Professor Byron Stier, of Southwestern Law School, has written an interesting article entitled, Another Jackpot (In)Justice: Verdict Variability and Issue Preclusion in Mass Torts.
In it, he notes that if there are no prior inconsistent verdicts, non-mutual offensive issue preclusion generally allows a finding by a single jury to bar re-litigation, in future cases, of the issue by the defendant who lost in the prior case. This approach, however, ignores the possibility that the first verdict delivered may have been an outlier, a fact that would be shown only if further verdicts were permitted to be delivered. In mass tort litigation, such a flawed approach may result in critical issues such as defect or negligence being resolved by only six jurors, when the potentially outlier verdict is then potentially applied to resolve the cases of thousands, perhaps bankrupting a company or an industry — even when most juries would not so hold.

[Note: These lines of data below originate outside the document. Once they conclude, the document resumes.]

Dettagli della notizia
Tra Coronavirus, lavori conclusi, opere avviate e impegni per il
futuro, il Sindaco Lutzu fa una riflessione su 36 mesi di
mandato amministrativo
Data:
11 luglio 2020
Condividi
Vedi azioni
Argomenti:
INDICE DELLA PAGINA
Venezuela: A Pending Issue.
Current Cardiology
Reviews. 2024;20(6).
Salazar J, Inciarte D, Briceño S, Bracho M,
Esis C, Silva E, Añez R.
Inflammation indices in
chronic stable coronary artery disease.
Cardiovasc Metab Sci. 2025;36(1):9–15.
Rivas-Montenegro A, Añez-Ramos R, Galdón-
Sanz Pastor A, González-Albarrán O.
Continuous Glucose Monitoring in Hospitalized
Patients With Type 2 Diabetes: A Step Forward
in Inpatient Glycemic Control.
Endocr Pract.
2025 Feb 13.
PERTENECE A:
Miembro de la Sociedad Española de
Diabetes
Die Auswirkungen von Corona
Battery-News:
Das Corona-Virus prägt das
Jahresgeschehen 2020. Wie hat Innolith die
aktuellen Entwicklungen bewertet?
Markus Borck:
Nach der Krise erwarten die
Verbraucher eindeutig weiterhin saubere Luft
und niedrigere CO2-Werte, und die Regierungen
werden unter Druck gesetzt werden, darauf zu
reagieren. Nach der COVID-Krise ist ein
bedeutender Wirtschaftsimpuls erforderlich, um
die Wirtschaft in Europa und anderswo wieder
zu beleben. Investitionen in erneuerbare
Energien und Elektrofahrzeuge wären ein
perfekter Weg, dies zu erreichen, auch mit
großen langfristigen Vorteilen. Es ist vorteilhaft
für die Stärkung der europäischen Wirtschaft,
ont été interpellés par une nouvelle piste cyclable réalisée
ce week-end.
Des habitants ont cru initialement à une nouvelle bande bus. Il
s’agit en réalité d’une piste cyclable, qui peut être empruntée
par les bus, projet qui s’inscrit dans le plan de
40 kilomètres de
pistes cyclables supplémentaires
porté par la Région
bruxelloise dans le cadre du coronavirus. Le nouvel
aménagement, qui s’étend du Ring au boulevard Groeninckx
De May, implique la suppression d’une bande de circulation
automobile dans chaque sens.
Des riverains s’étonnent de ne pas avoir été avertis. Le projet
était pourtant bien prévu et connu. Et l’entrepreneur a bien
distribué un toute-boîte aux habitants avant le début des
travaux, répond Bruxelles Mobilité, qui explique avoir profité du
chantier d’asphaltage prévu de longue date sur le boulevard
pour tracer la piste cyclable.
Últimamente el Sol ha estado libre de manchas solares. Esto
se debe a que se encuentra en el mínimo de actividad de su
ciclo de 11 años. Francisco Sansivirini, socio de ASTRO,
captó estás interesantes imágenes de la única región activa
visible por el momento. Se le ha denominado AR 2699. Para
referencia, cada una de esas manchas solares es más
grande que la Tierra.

Focusing on mass tort litigation, this article by Professor Stier presents some growing empirical evidence of verdict variability and then critiques the use of issue preclusion, whose downside is applied only against defendants, not plaintiffs, because only defendants were parties to the prior action. As a result, the article argues, courts should exercise their discretion to deny issue preclusion in mass tort litigation. Instead, he asserts, courts should join the emerging consensus of mass tort management that ultimately better serves the goals of efficiency and public respect supposedly underlying issue preclusion: allow multiple verdicts to unfold a more balanced view of liability that will frequently be used for well-informed and far-reaching settlements.
Given the administrative burden that mass torts can place on the courts, even with the use of management techniques such as an MDL, the temptation to use short-cuts to the traditional day in court promised all litigants and demanded by fundamental fairness can be immense. The professor offers some powerful arguments against one such short-cut.